Does your head spin whenever anyone says, “our country wasn’t founded on Judeo-Christian principles”? When it’s postulated that the language the Founding Fathers used, “In God We Trust” and “One Nation under God,” reflect weak moments and/or casual homage to a god? What about the ministers who signed the Declaration … were they given that opportunity as a token nod to Christianity?
The facts recorded for time immemorial are these: the signers of the Declaration identified themselves as Christians:
Except for one, all were Protestants;
Some were ministers and had sons who were clergymen;
Many studied theology or divinity;
More than half were Episcopalians or Anglicans;
The remainder were Congregationalists, Presbyterians, Quakers, Unitarians, and one was Roman Catholic.

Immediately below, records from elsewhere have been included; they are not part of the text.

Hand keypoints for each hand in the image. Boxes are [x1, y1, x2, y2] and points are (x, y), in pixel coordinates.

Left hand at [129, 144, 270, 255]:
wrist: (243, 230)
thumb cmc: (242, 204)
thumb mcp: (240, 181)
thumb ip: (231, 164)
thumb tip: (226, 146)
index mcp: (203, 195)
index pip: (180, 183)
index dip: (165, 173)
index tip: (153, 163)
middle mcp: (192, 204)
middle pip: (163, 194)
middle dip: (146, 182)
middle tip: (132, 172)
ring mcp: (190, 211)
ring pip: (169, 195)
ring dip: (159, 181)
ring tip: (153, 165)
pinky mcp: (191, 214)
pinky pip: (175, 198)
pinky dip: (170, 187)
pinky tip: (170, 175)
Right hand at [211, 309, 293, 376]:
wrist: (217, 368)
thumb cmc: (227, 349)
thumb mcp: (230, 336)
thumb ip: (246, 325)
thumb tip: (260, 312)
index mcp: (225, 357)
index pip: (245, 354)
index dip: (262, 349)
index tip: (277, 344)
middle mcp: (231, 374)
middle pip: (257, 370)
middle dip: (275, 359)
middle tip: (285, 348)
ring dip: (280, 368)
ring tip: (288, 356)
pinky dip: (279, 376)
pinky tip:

Thus, when the issue of State representation threatened these fledgling United States in 1787, Benjamin Franklin stood and addressed the Constitutional Convention. He authored a speech that not only reminded those assembled of an egregious error but solidified his non-deist beliefs:
“In this situation of this Assembly groping as it were in the dark to find political truth, and scarce able to distinguish it when presented to us, how has it happened, Sir, that we have not hitherto once thought of humbly applying to the Father of lights to illuminate our understandings? In the beginning of the contest with G. Britain, when we were sensible of danger we had daily prayer in this room for the Divine Protection. Our prayers, Sir, were heard, and they were graciously answered. . . .And have we now forgotten that powerful friend? Or do we imagine that we no longer need His assistance.
“I have lived, Sir, a long time and the longer I live, the more convincing proofs I see of this truth—that God governs in the affairs of men.”
Mr. Franklin, at the ripe age of 81, said that without God’s continued help those assembled would fare no better at building our political system than the “Builders of Babel.”
Several articles corroborate that on Mr. Franklin’s original speech, he’d noted that “3 or 4 persons” would find prayer unnecessary.
What would that number be today?
Great Britain was the most powerful country in the 18th century, with the most well-trained and well-equipped army. Yet, 13 colonies emerged victorious against their formidable foe and gained our freedom.
A mere 245 years later, within university walls established by the sweat and blood of our Christian Founding Fathers, unrestrained despise or rejection of our country’s origins prevails.
For all of our education and knowledge, have we reduced ourselves to “Builders of Babel?” Are we once again “groping in the dark,” as Benjamin Franklin said?
America’s foundation is God. The Founding Fathers believed and sought His help. Shouldn’t we acknowledge and return to the God who “governs in the affairs of men”?